I currently get 10% of the non zero indices the following way (Y is my sparse matrix):

percent = 0.1

oneIdx = Y.nonzero()
numberOfOnes = len(oneIdx[0])
maskLength = int(math.floor(numberOfOnes * percent))
idxOne = np.array(random.sample(range(0,numberOfOnes), maskLength))

maskOne = tuple(np.asarray(oneIdx)[:,idxOne])

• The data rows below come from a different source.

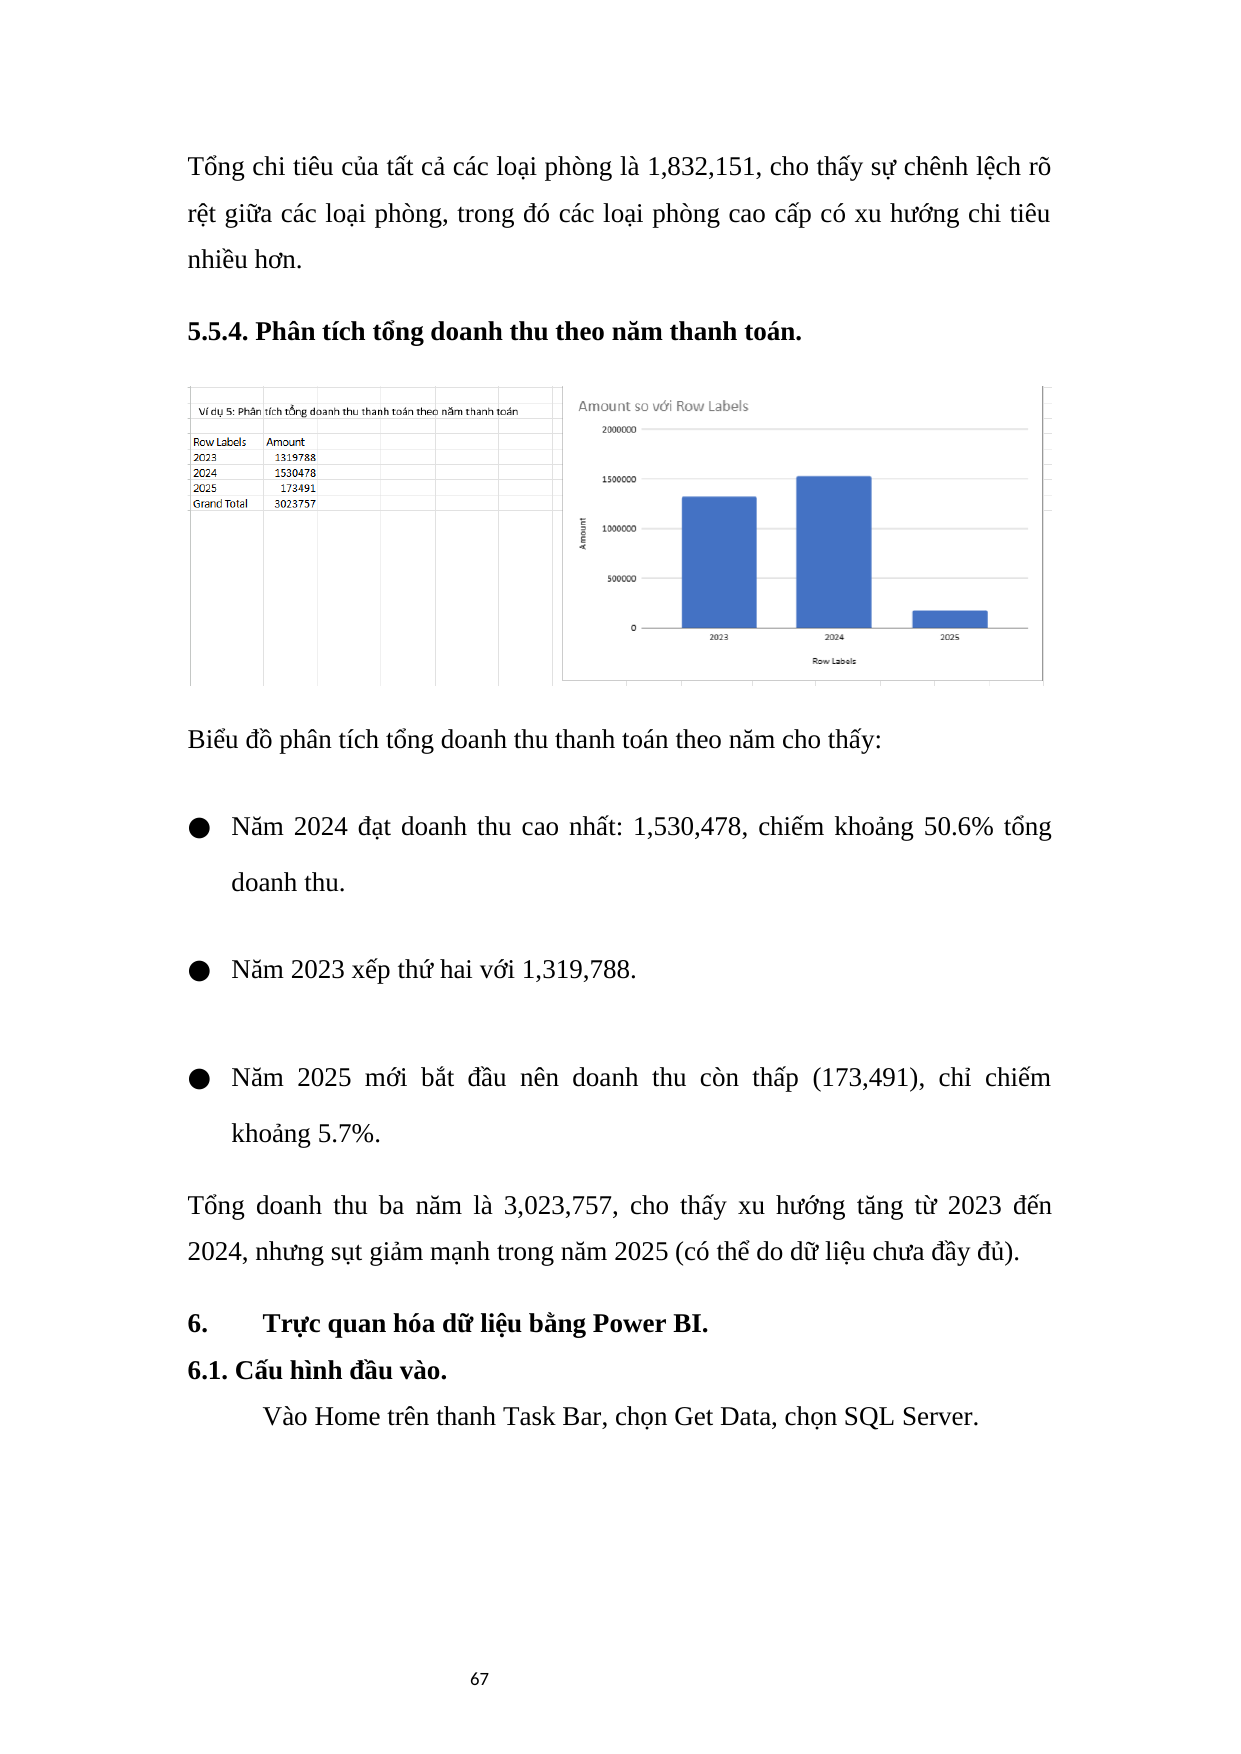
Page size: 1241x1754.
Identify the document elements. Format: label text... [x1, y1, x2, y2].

text Biểu đồ phân tích tổng doanh thu thanh toán theo năm cho thấy: [187, 723, 1053, 755]
text Tổng doanh thu ba năm là 3,023,757, cho thấy xu hướng tăng từ 2023 đến 2024, nhưng sụt giảm mạnh trong năm 2025 (có thể do dữ liệu chưa đầy đủ). [187, 1189, 1053, 1267]
list Trực quan hóa dữ liệu bằng Power BI. [187, 1307, 1053, 1338]
list Năm 2024 đạt doanh thu cao nhất: 1,530,478, chiếm khoảng 50.6% tổng doanh thu. [187, 795, 1053, 897]
picture [187, 386, 1052, 686]
text 5.5.4. Phân tích tổng doanh thu theo năm thanh toán. [187, 315, 1053, 346]
list Năm 2023 xếp thứ hai với 1,319,788. [187, 938, 1053, 993]
text Vào Home trên thanh Task Bar, chọn Get Data, chọn SQL Server. [187, 1401, 1053, 1432]
list Năm 2025 mới bắt đầu nên doanh thu còn thấp (173,491), chỉ chiếm khoảng 5.7%. [187, 1046, 1053, 1148]
text 6.1. Cấu hình đầu vào. [187, 1354, 1053, 1385]
text Tổng chi tiêu của tất cả các loại phòng là 1,832,151, cho thấy sự chênh lệch rõ rệt giữa các loại phòng, trong đó các loại phòng cao cấp có xu hướng chi tiêu nhiều hơn. [187, 150, 1053, 274]
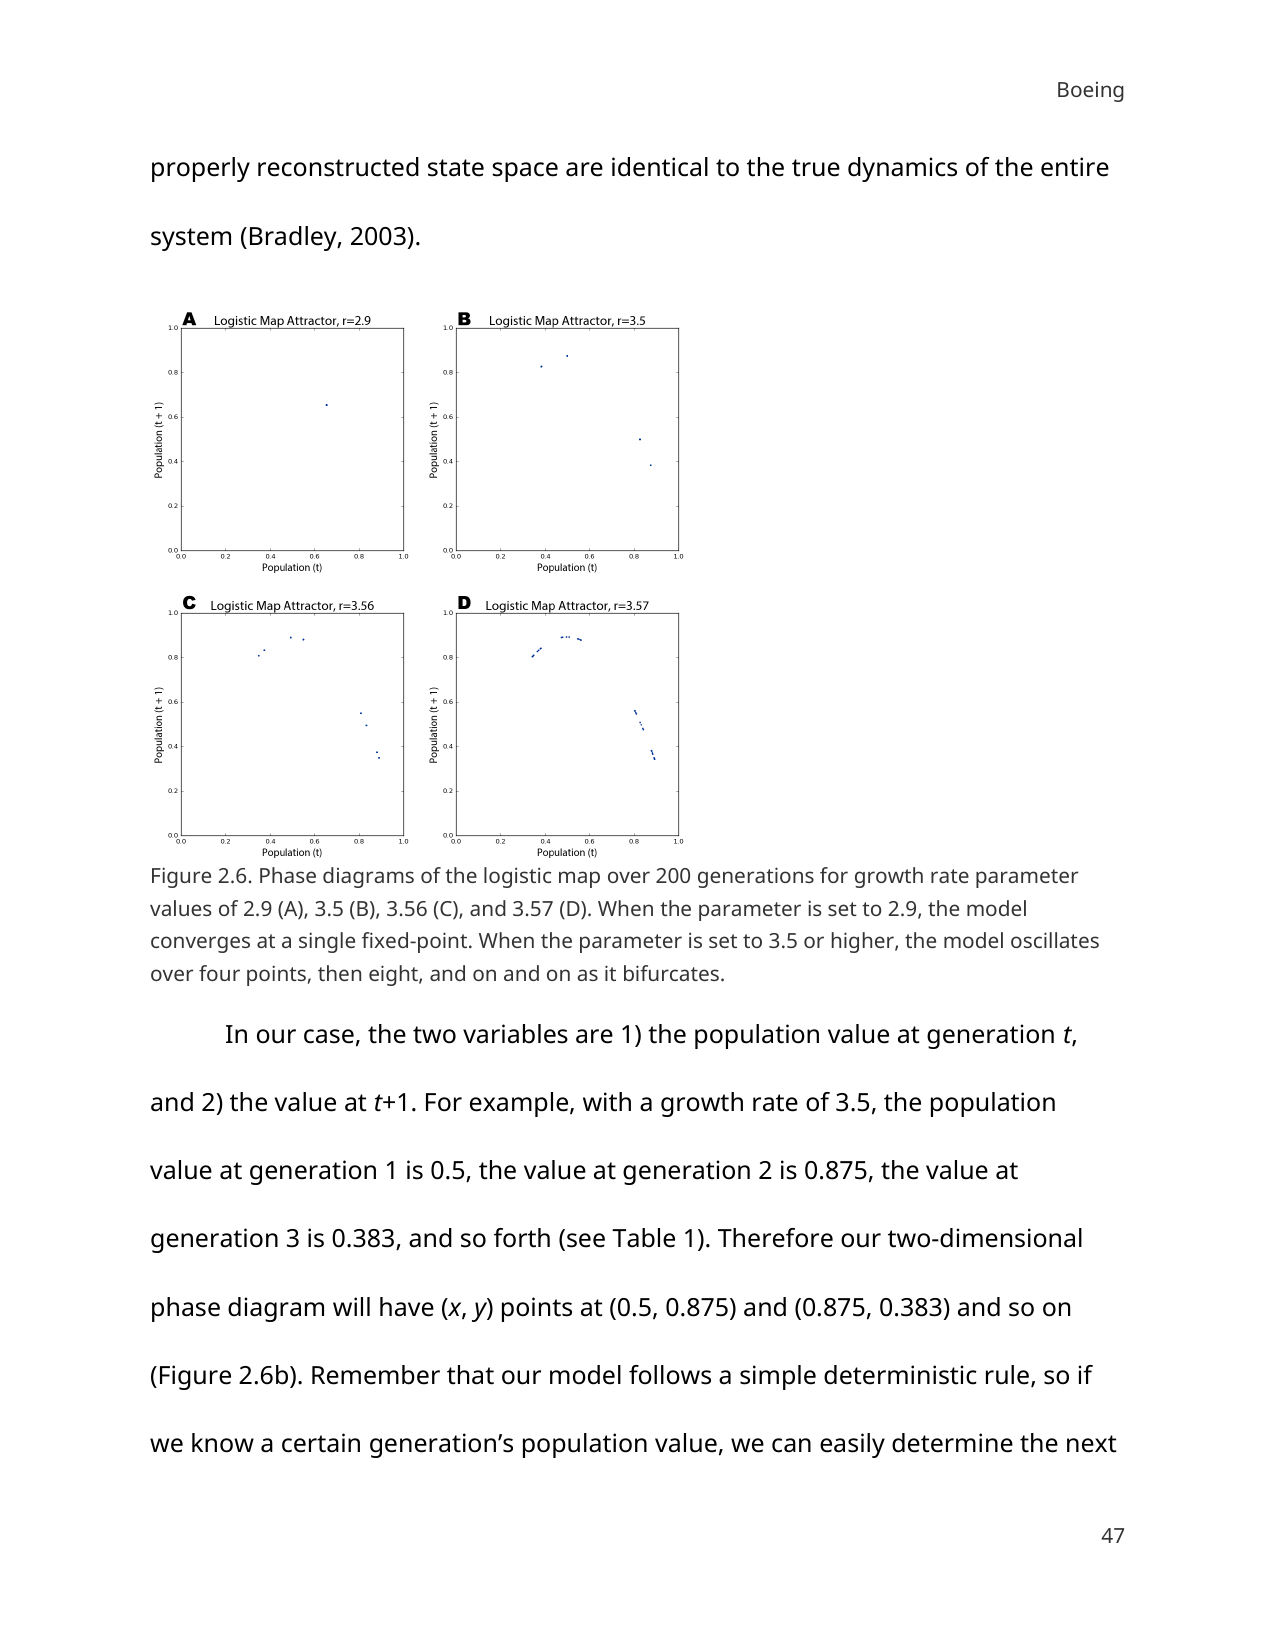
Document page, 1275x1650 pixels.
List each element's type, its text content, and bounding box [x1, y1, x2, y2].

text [150, 1017, 1125, 1459]
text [150, 150, 1125, 252]
picture [150, 311, 688, 862]
text Figure .. Phase diagrams of the logistic map over 200 generations for growth rate parameter values of 2.9 (A), 3.5 (B), 3.56 (C), and 3.57 (D). When the parameter is set to 2.9, the model converges at a single fixed-point. When the parameter is set to 3.5 or higher, the model oscillates over four points, then eight, and on and on as it bifurcates. [150, 861, 1125, 987]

I am looking for way to get a mask with the same length as the non zero mask, but with zeros...

1
There is a nonzero() method that returns all non-zero indices. Maybe you can sample the complement?hilberts_drinking_problem
That is what I am doing right now, it results in a memory error!NicolaiF
Maybe I've misread your question, I thought that you were drawing all of the zero indices, not the non-zero indices.hilberts_drinking_problem
Yes, I am trying to draw N random zero indices, but if I take the compliment of all the non zero indices (2312497) to get all the indices that contains zeros 281903 * 281903 = 79466988912 - 2312497 = 79.466.988.912. python just throws an out of memory errorNicolaiF
I added an answer. I did not mean explicitly constructing a complement of non-zero values, since it is likely to be inefficient and consume too much memory. But you can sample the non-zero elements implicitly. Given that about 0.003% of all your values are non-zero, simple rejection sampling is likely to work well.hilberts_drinking_problem

1 Answers

2
votes

Here is an approach based on rejection sampling. Based on the numbers in your example, an index chosen uniformly at random is likely to be zero, so this will be a relatively efficient approach.

from scipy import sparse

dims = (281903, 281903)

mat = sparse.lil_matrix(dims, dtype=np.int)

for _ in range(1000):
    x, y = np.random.randint(0, dims[0], 2)
    mat[x, y] = 1


def sample_zero_forever(mat):
    nonzero_or_sampled = set(zip(*mat.nonzero()))
    while True:
        t = tuple(np.random.randint(0, mat.shape[0], 2))
        if t not in nonzero_or_sampled:
            yield t
            nonzero_or_sampled.add(t)


def sample_zero_n(mat, n=100):
    itr = sample_zero_forever(mat)
    return [next(itr) for _ in range(n)]